Work item. Render everything from the start of the lines down to the line containing "List the labels" as a Markdown table with the columns Row and Line, numbering each row and omitting blank lines.

Top of Information shown

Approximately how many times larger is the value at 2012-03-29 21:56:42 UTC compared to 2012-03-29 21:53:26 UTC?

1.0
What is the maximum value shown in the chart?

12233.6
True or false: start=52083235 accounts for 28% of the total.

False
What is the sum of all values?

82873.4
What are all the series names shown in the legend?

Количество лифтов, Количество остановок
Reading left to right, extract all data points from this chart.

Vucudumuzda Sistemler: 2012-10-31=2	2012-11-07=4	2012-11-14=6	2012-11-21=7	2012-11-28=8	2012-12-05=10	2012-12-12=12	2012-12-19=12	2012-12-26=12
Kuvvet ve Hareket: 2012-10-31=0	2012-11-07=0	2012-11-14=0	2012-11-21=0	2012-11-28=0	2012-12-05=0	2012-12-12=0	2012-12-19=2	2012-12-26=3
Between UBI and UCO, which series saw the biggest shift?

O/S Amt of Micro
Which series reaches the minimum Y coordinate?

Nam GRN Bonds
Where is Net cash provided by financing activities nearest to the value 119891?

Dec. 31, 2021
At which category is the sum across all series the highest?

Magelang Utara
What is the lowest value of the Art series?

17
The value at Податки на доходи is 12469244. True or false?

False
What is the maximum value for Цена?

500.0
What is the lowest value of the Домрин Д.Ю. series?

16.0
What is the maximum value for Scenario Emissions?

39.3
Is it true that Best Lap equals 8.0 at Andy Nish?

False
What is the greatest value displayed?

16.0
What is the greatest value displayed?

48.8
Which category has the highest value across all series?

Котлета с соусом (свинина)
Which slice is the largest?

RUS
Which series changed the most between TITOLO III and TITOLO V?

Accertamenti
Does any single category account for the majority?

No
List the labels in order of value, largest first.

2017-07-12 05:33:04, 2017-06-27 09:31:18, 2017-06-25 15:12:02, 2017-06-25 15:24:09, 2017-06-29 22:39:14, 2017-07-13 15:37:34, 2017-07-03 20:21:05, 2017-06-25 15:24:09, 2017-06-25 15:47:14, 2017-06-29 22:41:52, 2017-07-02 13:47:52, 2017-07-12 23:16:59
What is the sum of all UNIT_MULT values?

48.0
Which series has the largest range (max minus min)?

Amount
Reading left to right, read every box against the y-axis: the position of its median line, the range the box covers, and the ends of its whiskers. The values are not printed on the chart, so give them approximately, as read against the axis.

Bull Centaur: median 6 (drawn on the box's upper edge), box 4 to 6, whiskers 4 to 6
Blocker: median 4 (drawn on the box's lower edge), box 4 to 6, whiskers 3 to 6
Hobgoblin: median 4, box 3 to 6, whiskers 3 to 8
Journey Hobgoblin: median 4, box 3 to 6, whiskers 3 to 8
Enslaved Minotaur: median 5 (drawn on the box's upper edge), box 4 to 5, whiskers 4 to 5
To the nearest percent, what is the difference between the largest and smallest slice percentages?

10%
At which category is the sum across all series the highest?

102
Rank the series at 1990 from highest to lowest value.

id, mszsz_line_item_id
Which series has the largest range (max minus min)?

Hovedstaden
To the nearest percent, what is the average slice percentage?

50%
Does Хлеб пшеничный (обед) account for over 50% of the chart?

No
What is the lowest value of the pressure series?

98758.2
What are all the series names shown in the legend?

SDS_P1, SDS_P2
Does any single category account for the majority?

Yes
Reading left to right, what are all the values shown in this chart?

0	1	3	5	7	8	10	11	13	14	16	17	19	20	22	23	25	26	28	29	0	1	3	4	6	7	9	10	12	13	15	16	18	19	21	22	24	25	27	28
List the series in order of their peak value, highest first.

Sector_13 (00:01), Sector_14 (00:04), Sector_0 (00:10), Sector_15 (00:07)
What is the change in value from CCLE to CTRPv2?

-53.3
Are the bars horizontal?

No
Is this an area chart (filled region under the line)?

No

Bottom of Information shown

Solution to the problem.
| Row | Line |
|---|---|
| 1 | Approximately how many times larger is the value at 2012-03-29 21:56:42 UTC compared to 2012-03-29 21:53:26 UTC? |
| 2 | 1.0 |
| 3 | What is the maximum value shown in the chart? |
| 4 | 12233.6 |
| 5 | True or false: start=52083235 accounts for 28% of the total. |
| 6 | False |
| 7 | What is the sum of all values? |
| 8 | 82873.4 |
| 9 | What are all the series names shown in the legend? |
| 10 | Количество лифтов, Количество остановок |
| 11 | Reading left to right, extract all data points from this chart. |
| 12 | Vucudumuzda Sistemler: 2012-10-31=2	2012-11-07=4	2012-11-14=6	2012-11-21=7	2012-11-28=8	2012-12-05=10	2012-12-12=12	2012-12-19=12	2012-12-26=12 |
| 13 | Kuvvet ve Hareket: 2012-10-31=0	2012-11-07=0	2012-11-14=0	2012-11-21=0	2012-11-28=0	2012-12-05=0	2012-12-12=0	2012-12-19=2	2012-12-26=3 |
| 14 | Between UBI and UCO, which series saw the biggest shift? |
| 15 | O/S Amt of Micro |
| 16 | Which series reaches the minimum Y coordinate? |
| 17 | Nam GRN Bonds |
| 18 | Where is Net cash provided by financing activities nearest to the value 119891? |
| 19 | Dec. 31, 2021 |
| 20 | At which category is the sum across all series the highest? |
| 21 | Magelang Utara |
| 22 | What is the lowest value of the Art series? |
| 23 | 17 |
| 24 | The value at Податки на доходи is 12469244. True or false? |
| 25 | False |
| 26 | What is the maximum value for Цена? |
| 27 | 500.0 |
| 28 | What is the lowest value of the Домрин Д.Ю. series? |
| 29 | 16.0 |
| 30 | What is the maximum value for Scenario Emissions? |
| 31 | 39.3 |
| 32 | Is it true that Best Lap equals 8.0 at Andy Nish? |
| 33 | False |
| 34 | What is the greatest value displayed? |
| 35 | 16.0 |
| 36 | What is the greatest value displayed? |
| 37 | 48.8 |
| 38 | Which category has the highest value across all series? |
| 39 | Котлета с соусом (свинина) |
| 40 | Which slice is the largest? |
| 41 | RUS |
| 42 | Which series changed the most between TITOLO III and TITOLO V? |
| 43 | Accertamenti |
| 44 | Does any single category account for the majority? |
| 45 | No |
| 46 | List the labels in order of value, largest first. |